Фрося хотела возразить, поспорить. А потом решила: прав в общем сотник. Доверие и уважение на пустом месте не возникает. После видно будет. В любом случае, как только семейный союз ей станет невыгоден — уйдет.
— Спасибо тебе, воин. И знаешь, спроси, лучше сейчас, что тебя тревожит. Пока у нас ещё есть путь назад. Не молчи.
Давид плотно, до белизны, сжал губы, не желая более говорить. Мысли что ли его ведьма читает? Ефросинья не торопила. Стояла, молчала, слушая перестук дятлов, жужжанье диких пчел да плеск воды. Вдыхала терпкий мёдно-дегтяной дух.
— То, что ты сказала в избе, правда? — наконец произнес он.
— Отчасти. У меня действительно здесь нет ни родных, ни близких, готовых дать защиту и приданое, но я не крестьянка и не ведьма. Ученый. Отец мой был врачевателем, а мама златарём. У меня была семья…ребенок.
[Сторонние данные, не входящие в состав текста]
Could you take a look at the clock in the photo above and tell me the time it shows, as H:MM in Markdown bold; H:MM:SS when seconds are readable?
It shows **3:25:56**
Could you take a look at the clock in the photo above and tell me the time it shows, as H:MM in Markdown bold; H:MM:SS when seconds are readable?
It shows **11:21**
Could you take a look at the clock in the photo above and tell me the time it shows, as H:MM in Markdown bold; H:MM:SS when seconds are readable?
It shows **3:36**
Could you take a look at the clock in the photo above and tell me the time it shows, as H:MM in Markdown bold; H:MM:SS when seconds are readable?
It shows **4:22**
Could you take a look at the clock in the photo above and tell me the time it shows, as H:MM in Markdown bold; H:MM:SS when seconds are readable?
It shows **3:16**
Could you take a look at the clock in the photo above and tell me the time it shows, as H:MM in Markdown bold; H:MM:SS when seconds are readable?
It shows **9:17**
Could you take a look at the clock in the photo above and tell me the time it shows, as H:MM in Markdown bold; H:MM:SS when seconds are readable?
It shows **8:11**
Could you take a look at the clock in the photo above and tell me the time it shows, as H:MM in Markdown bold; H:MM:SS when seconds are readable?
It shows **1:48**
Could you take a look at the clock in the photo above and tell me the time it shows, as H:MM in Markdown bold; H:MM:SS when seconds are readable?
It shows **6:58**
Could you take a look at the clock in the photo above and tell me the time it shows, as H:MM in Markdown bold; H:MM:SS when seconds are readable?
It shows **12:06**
Так что я абсолютно живой человек, и мне столько лет, сколько сказала, но для таких, как я, это достаточно молодой возраст.
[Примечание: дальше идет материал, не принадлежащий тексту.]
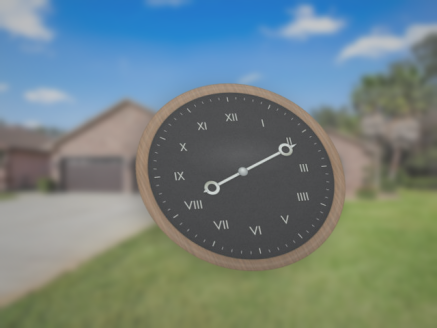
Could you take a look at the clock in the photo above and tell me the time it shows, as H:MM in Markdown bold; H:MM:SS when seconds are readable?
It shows **8:11**
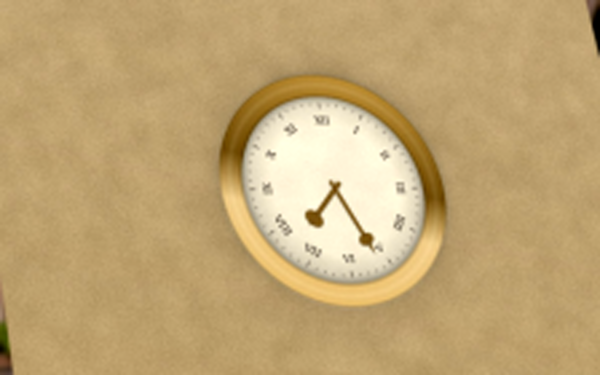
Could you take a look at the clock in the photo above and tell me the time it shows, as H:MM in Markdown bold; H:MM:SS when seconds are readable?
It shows **7:26**
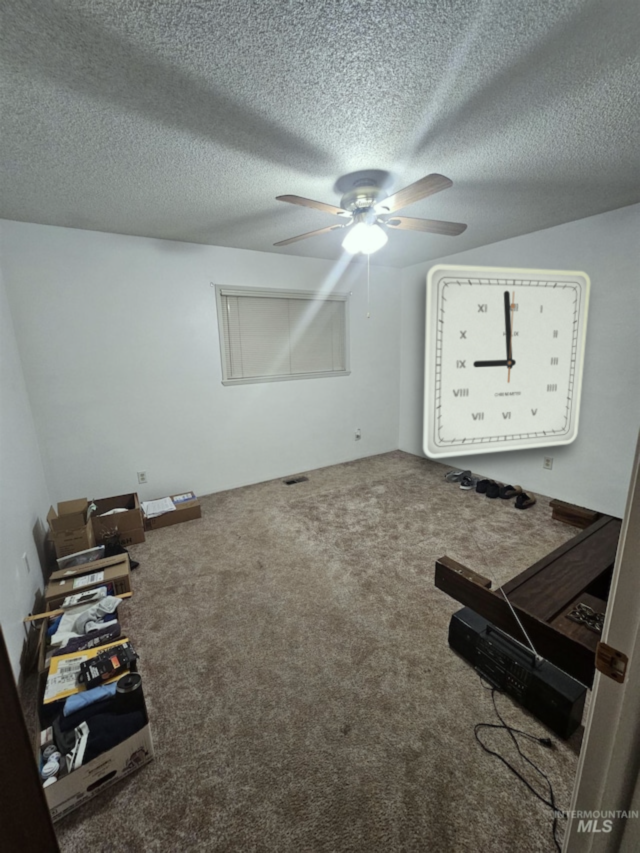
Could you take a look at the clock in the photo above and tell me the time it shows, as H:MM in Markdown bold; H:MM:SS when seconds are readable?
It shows **8:59:00**
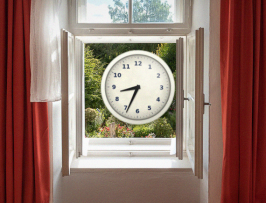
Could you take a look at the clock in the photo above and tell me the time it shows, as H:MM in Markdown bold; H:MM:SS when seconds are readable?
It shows **8:34**
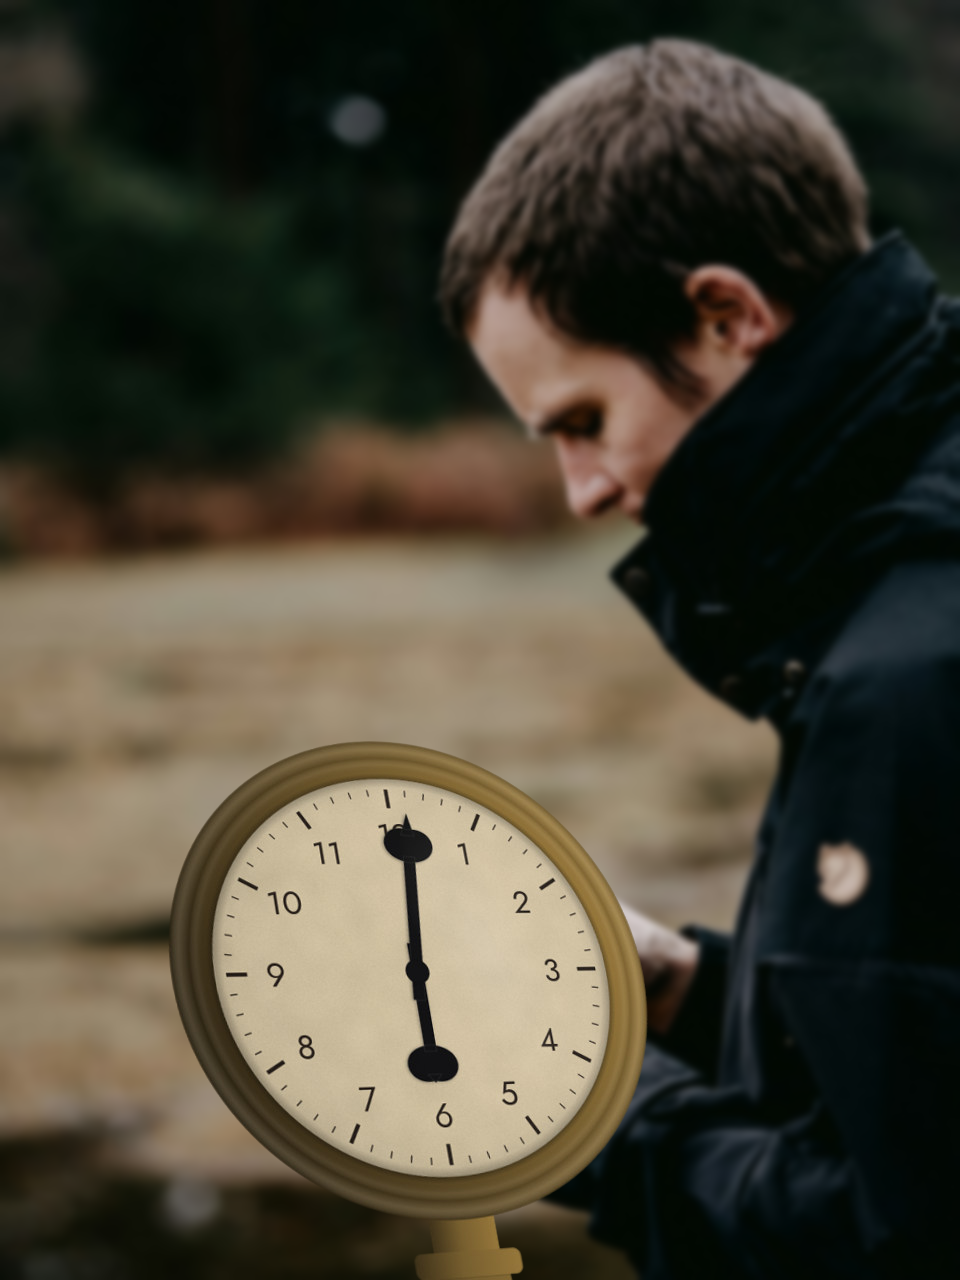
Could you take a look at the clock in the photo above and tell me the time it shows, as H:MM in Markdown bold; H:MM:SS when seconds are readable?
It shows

— Для таких, как ты? Ты говорила, что до твоего дома много тысяч солнц. Ты не из этого мира, но вернуться не можешь?
— Всё верно, — грустно отозвалась Фрося.
— Хорошо. — сделал для себя какой-то вывод сотник, — Я понял. Собирайся. Завтра на рассвете выезжаем, — Давид натянул рубаху и пошел прочь. Будто и не было разговора.
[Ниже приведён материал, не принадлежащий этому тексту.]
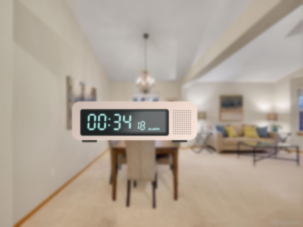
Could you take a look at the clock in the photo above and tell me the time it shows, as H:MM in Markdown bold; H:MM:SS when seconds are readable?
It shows **0:34:18**
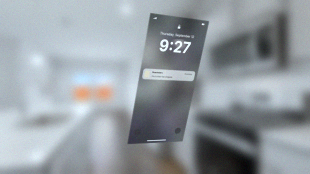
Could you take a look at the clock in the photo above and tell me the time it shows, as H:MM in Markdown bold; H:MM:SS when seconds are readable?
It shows **9:27**
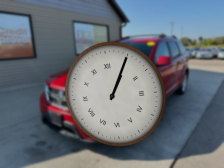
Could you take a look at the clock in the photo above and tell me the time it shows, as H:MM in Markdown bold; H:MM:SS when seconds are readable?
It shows **1:05**
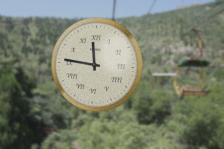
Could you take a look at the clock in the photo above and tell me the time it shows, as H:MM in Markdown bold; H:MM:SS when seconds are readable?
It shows **11:46**
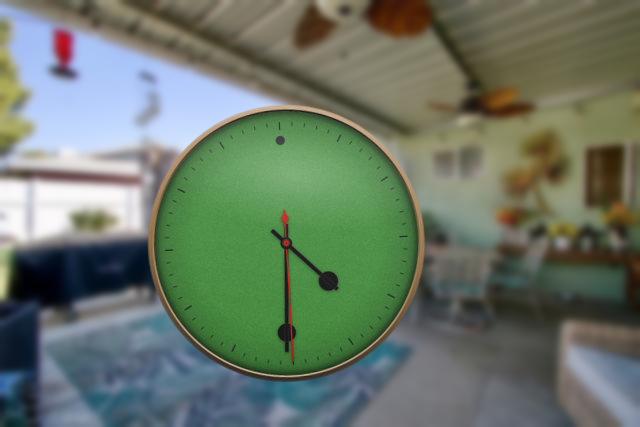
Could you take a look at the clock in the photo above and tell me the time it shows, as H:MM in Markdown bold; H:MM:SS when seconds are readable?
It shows **4:30:30**
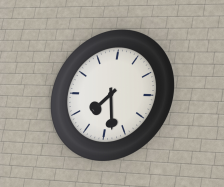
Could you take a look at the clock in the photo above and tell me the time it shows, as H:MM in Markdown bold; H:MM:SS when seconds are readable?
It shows **7:28**
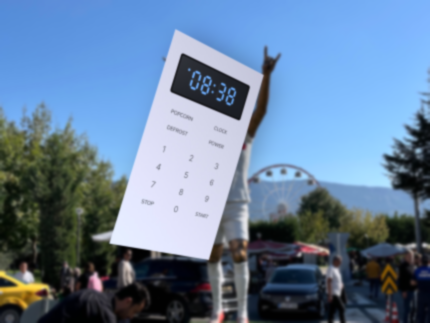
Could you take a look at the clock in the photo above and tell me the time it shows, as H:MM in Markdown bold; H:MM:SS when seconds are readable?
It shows **8:38**
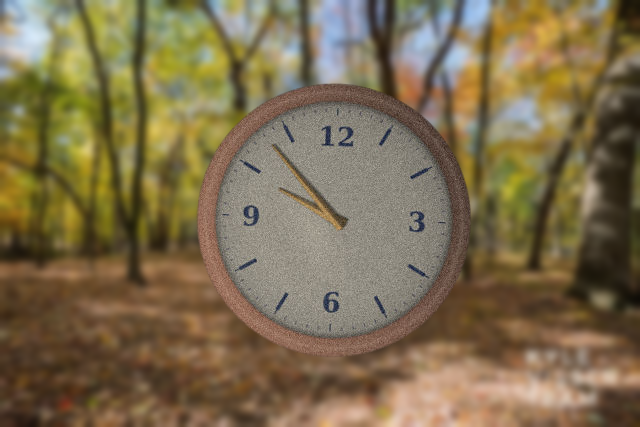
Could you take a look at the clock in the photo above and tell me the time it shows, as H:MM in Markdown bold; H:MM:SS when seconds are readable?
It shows **9:53**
Сборы прошли быстро. Вещей у Ефросиньи было немного. Продукты забрала, аптечку, одежду, шкуры, утварь, шахматы да Рябу. Воины хотели поначалу забить курицу, но после короткой лекции узнали, чем домашнее животное от питомца отличается, и отступили. Один из ребят назвался Бельком и вызвался следить за пеструшкой. «С моего подворья птица», — заявил он и больше не выпускал теплое тельце из рук.
Выдвинулись еще до рассвета, пока не начала терзать жара. Дети шли пешком. Воины не спешили брать малышей в сёдла. Фрося тоже на коня не садилась. И чего там было больше: страха, упрямства или соучастия — вряд ли бы смогла сама себе сказать.
Горько Давиду было смотреть на идущую рядом Ефросинью. Впервые в жизни он чувствовал за собой вину. Ведь стоило ему сдержать обещание, забрать женщину зимой, и не пришлось бы ей видеть разорённую деревню, не пришлось бы хоронить незнакомых людей, фактически голыми руками роя им могилу. А всё от того, что он засомневался, проявил слабость, возгордился, посчитав себя выше воли Господней.
Клятвопреступление не несет смерть. Клятвопреступление и есть смерть. Бездействие тоже поступок. Пожалуй, более гнусный, чем прямое, открытое, направленное деяние. В бою проще. Вот враг или ты убьёшь его, или он тебя. Там не смотришь, кто держит меч. Ибо однажды взявший оружие уже мертв.
Борьба с собой всегда обречена на поражение: неважно, к какому в итоге ты придешь решению. Все равно побежденная часть тебя склонит голову, спрячет в сапог нож и затаится, ожидая. Говорят: лучший способ покорить врага — сделать своим другом. Но враг, однажды восставший внутри тебя, никогда более не примет мир. Так и будешь жить разорванный на части однажды сделанным выбором. Но без этого никак. Нельзя вековать, пестуя лишь свои собственные желания.
Давид с силой всадил пятки в бока коня.
Нельзя позволять другим помыкать собой. Нельзя медлить, дав клятву. Всё в этом мире должно совершаться вовремя и со смирением в сердце. Тогда и совесть душу грызть почем зря не будет.